Andi Mallarageng, juru bicara presiden,yang tentu mewakili pemerintah mengatakan bahwa 10 tahun terakhir ini adalah rentang waktu yang luar biasa.Terutama beberapa tahun belakangan ini dimana KPK yang sering menangkap orang. jadi, Andi berpesan kita harus optimis bahwa negara masih ada, dan negara tidak boleh kalah.

Effendz Ghozali, sang moderator mengusulkan perlunya budaya malu bagi para pelaku korupsi. "Dek Pendi" mengusulkan supaya para koruptor diberikan "seragam tahanan KPK". Jadi diperlakukan sama seperti pelaku kejahatan lainnya, seperti maling ayam atau pencopet. Effendi juga mengingatkan hadirin bahwa korupsi itu juga sangat "mengganggu kesehatan", karena setiap pelaku korupsi biasanya masuk rumah sakit. Boleh juga peringatan Dek Pendi ini.

Para hadirin pun diberikan kesempatan untuk bertanya ataupun mengutarakan pendapat.

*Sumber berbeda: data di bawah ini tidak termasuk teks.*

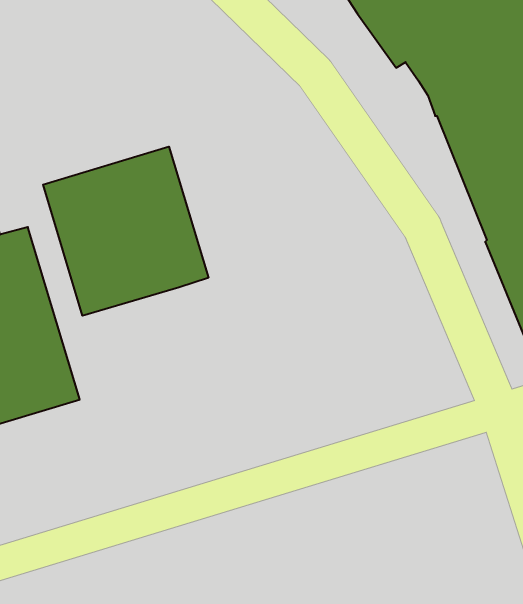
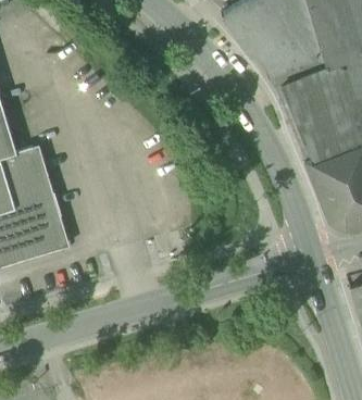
building: [43,147,208,316] -> none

Seorang hadirin menyatakan keberatannya pada istilah "korupsi berjemaah". Sebab menurutnya "berjemaah hanya boleh dipakai untuk kegiatan keagamaan. Yah terserah opini publik untuk setuju atau tidak permainan kata ini. Orang yang sama juga mengingatkan KPK akan bahayanya korupsi di TNI kita.
Penanya lainnya mempertanyakan apa sebenarnya kesulitan dari "pembuktian terbalik" dalam sistem penegakan hukum di negara kita.Sesuatu yang tampaknya mudah saja diterapkan negara lain.

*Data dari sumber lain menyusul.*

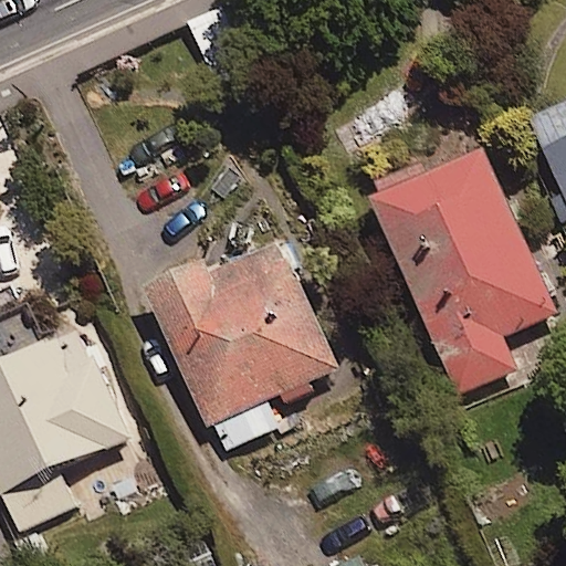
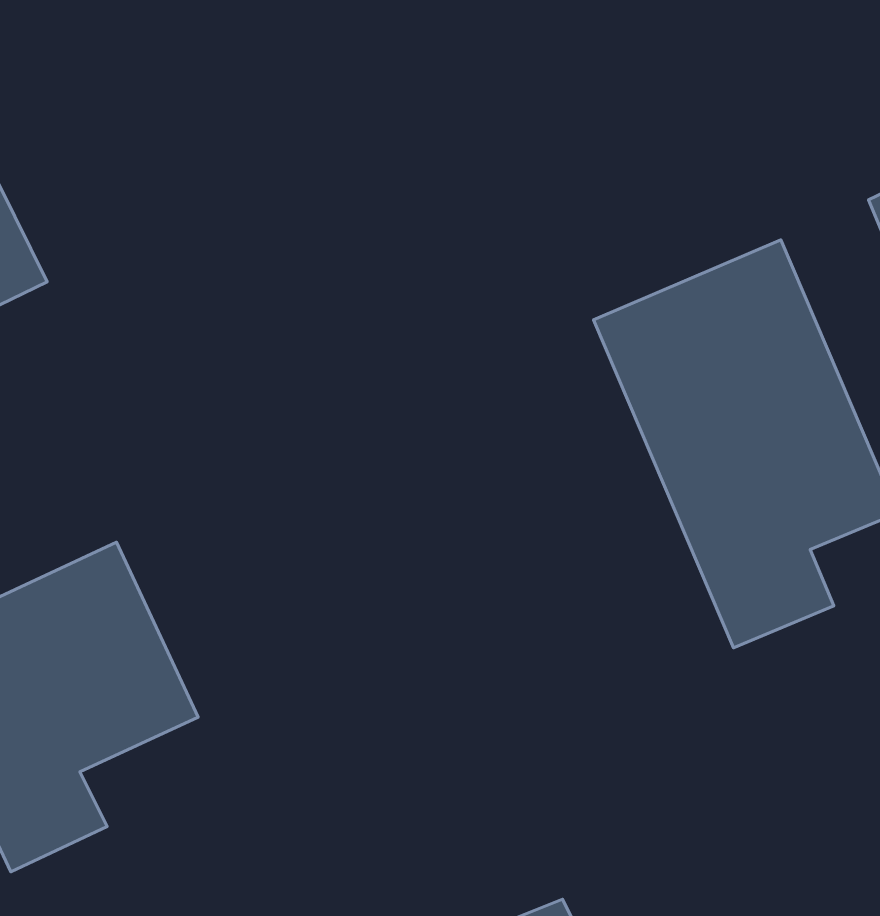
building: [145,237,337,449] -> none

Penanya berikut menceritakan pengalaman dari temannya yang sampai menjual sawah supaya anaknya bisa masuk sebagai Peagawai Negeri Sipil (PNS), yang untuk itu perlu dana sampai Rp.75 juta.Ini salah satu dasar dari mental korupsi aparat kita,sebab ketika bertugas tentu "modal awal" itu harus dicari gantinya.
Salah seorang hadirin yang mengaku sebagai pengusaha mengatakan bahwa para koruptor itu melakukan korupsi dengan relatif aman karena mereka berlindung di balik Undang Undang.